> _Electronic design automation data_
________

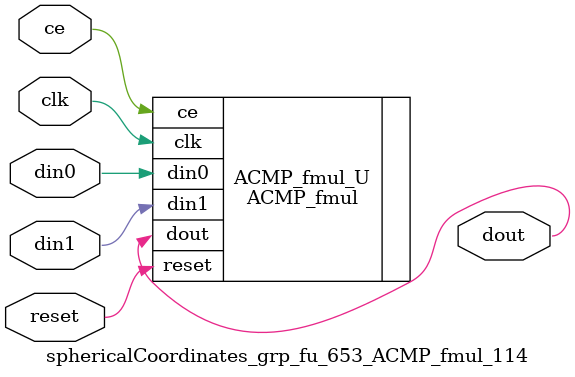
<source format=v>

`timescale 1 ns / 1 ps
module sphericalCoordinates_grp_fu_653_ACMP_fmul_114(
    clk,
    reset,
    ce,
    din0,
    din1,
    dout);

parameter ID = 32'd1;
parameter NUM_STAGE = 32'd1;
parameter din0_WIDTH = 32'd1;
parameter din1_WIDTH = 32'd1;
parameter dout_WIDTH = 32'd1;
input clk;
input reset;
input ce;
input[din0_WIDTH - 1:0] din0;
input[din1_WIDTH - 1:0] din1;
output[dout_WIDTH - 1:0] dout;



ACMP_fmul #(
.ID( ID ),
.NUM_STAGE( 4 ),
.din0_WIDTH( din0_WIDTH ),
.din1_WIDTH( din1_WIDTH ),
.dout_WIDTH( dout_WIDTH ))
ACMP_fmul_U(
    .clk( clk ),
    .reset( reset ),
    .ce( ce ),
    .din0( din0 ),
    .din1( din1 ),
    .dout( dout ));

endmodule

</source>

________

> _The problem_
Set every record down again verbatim, without pictures.

> _Reply to the task_
<source format=v>

`timescale 1 ns / 1 ps
module sphericalCoordinates_grp_fu_653_ACMP_fmul_114(
    clk,
    reset,
    ce,
    din0,
    din1,
    dout);

parameter ID = 32'd1;
parameter NUM_STAGE = 32'd1;
parameter din0_WIDTH = 32'd1;
parameter din1_WIDTH = 32'd1;
parameter dout_WIDTH = 32'd1;
input clk;
input reset;
input ce;
input[din0_WIDTH - 1:0] din0;
input[din1_WIDTH - 1:0] din1;
output[dout_WIDTH - 1:0] dout;



ACMP_fmul #(
.ID( ID ),
.NUM_STAGE( 4 ),
.din0_WIDTH( din0_WIDTH ),
.din1_WIDTH( din1_WIDTH ),
.dout_WIDTH( dout_WIDTH ))
ACMP_fmul_U(
    .clk( clk ),
    .reset( reset ),
    .ce( ce ),
    .din0( din0 ),
    .din1( din1 ),
    .dout( dout ));

endmodule

</source>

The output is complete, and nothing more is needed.